----- EXTRACTED ENTRIES
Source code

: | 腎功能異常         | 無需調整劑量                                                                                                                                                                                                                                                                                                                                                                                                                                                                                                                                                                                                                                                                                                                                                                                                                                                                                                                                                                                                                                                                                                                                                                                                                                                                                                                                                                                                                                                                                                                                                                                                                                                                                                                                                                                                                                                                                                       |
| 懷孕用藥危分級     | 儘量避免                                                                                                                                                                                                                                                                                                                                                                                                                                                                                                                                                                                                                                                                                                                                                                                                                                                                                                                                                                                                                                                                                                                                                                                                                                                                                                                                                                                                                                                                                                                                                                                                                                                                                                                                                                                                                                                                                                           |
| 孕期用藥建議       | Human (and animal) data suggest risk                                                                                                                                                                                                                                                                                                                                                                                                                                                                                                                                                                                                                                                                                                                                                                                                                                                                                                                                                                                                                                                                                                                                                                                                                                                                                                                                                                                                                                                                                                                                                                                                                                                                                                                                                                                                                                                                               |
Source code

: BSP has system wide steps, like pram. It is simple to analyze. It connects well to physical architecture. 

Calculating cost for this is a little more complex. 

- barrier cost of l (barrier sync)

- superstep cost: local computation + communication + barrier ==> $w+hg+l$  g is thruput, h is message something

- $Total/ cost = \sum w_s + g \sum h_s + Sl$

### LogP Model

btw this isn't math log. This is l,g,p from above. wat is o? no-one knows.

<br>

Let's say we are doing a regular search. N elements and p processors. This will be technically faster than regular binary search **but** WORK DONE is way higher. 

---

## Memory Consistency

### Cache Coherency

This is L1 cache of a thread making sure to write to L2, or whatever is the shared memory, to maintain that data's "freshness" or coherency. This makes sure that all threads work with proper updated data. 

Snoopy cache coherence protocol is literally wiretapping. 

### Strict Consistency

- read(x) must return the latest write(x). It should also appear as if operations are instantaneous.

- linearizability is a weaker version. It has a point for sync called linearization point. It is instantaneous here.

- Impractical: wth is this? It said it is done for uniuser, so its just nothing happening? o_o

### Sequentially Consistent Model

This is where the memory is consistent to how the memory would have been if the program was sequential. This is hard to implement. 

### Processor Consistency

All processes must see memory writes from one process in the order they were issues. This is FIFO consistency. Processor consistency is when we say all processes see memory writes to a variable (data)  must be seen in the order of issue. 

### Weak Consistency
----------
- _WHAT IS REQUIRED_: Copy exactly. The range runs from the line containing "- linearizability is" through the last line of the data.

- _RESULT BELOW_:
- linearizability is a weaker version. It has a point for sync called linearization point. It is instantaneous here.

- Impractical: wth is this? It said it is done for uniuser, so its just nothing happening? o_o

### Sequentially Consistent Model

This is where the memory is consistent to how the memory would have been if the program was sequential. This is hard to implement. 

### Processor Consistency

All processes must see memory writes from one process in the order they were issues. This is FIFO consistency. Processor consistency is when we say all processes see memory writes to a variable (data)  must be seen in the order of issue. 

### Weak Consistency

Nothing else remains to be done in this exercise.